Some argue that we do in fact have a combination of church and state, right now, in the West. Namely, that the state religion is the Modernist cult of globohomo. On the surface, this seems to contain some truth, but as I have analyzed at length elsewhere, wokeism, or what I call Late Stage Leftism, is not a religion. Rather, the state cult is closely analogous to late Roman practice, where none of the traditional indicia we associate with religion, such as accepting burdens, are present, but the state will punish you if you do not burn incense at the altars erected everywhere. (You could argue that the real Roman religion was the mos maiorum, but we have no modern equivalent.) Today there is, however, no religious authority aside from the myrmidons of the state itself, and thus neither symphony, nor caesaropapism, just a set of filthy and destructive practices mandated by the weak rulers of a dying society.
So what structure should Foundationalism have? Probably a form of symphony that tends toward caesaropapism. After all, if the rulers are virtuous (the ideal has always been the rule of Justinian), conflicts with the religious authorities will be modest in scope. The primary role here for religious authorities, as it relates to the state, will be to take the role of Saint Ambrose (whose feast day, as it happens, is today)—to guide, and where necessary, to rebuke the secular authorities for straying from the straight path. But Foundationalism is not an ideology and does not guarantee perfection, or promise bad times will be avoided. Maximizing societal flourishing is the goal, and what might be called “tilted symphony” is likely to be the optimal structure for a strongly Christian society that has a state of very limited ends, but unlimited means. For, after all, many of the problems resulting from conflicts between church and state can be alleviated by having a narrowly-purposed state and having much of society run on principles of subsidiarity, leaving less to argue about.
Yes, I am perfectly well aware that this analysis leaves aside a crucial matter, which is what brand of Christianity will be the religion of the state. It cannot be non-denominational Christianity; someone must rule, in religion as in the state.
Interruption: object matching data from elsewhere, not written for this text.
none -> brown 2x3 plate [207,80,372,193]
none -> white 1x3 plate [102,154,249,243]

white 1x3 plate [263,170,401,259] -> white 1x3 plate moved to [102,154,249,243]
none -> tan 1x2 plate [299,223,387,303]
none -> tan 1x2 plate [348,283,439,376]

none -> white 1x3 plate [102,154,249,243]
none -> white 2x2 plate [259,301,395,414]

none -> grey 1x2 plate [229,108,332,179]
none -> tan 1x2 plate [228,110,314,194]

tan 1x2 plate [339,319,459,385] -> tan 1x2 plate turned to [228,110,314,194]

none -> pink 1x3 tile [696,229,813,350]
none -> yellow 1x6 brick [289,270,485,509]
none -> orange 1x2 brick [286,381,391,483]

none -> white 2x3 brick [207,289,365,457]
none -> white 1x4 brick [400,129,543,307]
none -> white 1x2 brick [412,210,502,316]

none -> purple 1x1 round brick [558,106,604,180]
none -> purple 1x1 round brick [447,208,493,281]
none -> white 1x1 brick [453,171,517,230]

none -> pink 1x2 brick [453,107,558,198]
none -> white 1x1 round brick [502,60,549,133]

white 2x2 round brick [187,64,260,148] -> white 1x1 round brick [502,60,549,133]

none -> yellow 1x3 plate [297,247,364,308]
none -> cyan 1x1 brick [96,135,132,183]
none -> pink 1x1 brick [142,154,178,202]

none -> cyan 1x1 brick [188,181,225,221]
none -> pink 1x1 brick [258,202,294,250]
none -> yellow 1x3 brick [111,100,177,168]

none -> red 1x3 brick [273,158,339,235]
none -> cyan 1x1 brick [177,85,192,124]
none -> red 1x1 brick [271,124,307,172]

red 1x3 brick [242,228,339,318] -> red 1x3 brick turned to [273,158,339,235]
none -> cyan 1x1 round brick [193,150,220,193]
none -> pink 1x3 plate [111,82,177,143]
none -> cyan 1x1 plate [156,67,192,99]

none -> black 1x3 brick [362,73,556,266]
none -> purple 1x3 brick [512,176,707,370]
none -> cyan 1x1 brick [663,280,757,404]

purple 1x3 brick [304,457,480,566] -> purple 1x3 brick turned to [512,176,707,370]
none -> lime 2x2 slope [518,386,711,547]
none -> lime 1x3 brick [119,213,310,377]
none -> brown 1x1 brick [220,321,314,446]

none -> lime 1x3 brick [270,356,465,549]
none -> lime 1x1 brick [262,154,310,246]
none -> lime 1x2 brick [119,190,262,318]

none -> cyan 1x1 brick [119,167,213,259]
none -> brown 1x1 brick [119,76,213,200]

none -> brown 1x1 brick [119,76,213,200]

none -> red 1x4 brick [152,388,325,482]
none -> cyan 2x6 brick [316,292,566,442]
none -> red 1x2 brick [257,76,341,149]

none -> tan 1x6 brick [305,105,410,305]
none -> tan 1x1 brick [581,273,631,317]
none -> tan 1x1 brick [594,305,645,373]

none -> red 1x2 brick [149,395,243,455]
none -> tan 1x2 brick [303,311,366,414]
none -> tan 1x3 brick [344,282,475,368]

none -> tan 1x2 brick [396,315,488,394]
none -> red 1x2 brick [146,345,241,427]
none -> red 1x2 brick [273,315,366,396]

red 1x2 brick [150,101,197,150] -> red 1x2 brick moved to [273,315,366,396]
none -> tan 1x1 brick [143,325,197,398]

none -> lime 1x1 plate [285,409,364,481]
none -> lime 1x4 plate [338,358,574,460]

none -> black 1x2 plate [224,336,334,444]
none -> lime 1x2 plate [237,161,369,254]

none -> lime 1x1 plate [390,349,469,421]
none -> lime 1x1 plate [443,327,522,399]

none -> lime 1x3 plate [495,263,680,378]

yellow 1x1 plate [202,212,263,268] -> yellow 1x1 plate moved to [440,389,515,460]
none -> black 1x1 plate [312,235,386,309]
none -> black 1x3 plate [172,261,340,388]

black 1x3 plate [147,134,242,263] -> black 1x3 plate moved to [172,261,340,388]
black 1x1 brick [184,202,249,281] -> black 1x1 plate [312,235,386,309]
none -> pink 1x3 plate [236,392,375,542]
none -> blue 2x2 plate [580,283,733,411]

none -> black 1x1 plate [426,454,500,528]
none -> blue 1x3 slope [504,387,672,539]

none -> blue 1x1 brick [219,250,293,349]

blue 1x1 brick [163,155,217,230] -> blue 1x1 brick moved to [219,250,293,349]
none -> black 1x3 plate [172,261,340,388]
And there is a wide gulf between, say, Orthodoxy and Reformed Christianity, even if both are very open to cooperation with the state in principle. This is a topic for another day, but the short answer is that this question is probably dictated by the religion of the populace. As I say, rebirth of virtue necessarily implies a rebirth of strong religious belief, and this belief will necessarily take on some dominant character, from which the state will organically take its cues. What we will not have is separation of church and state.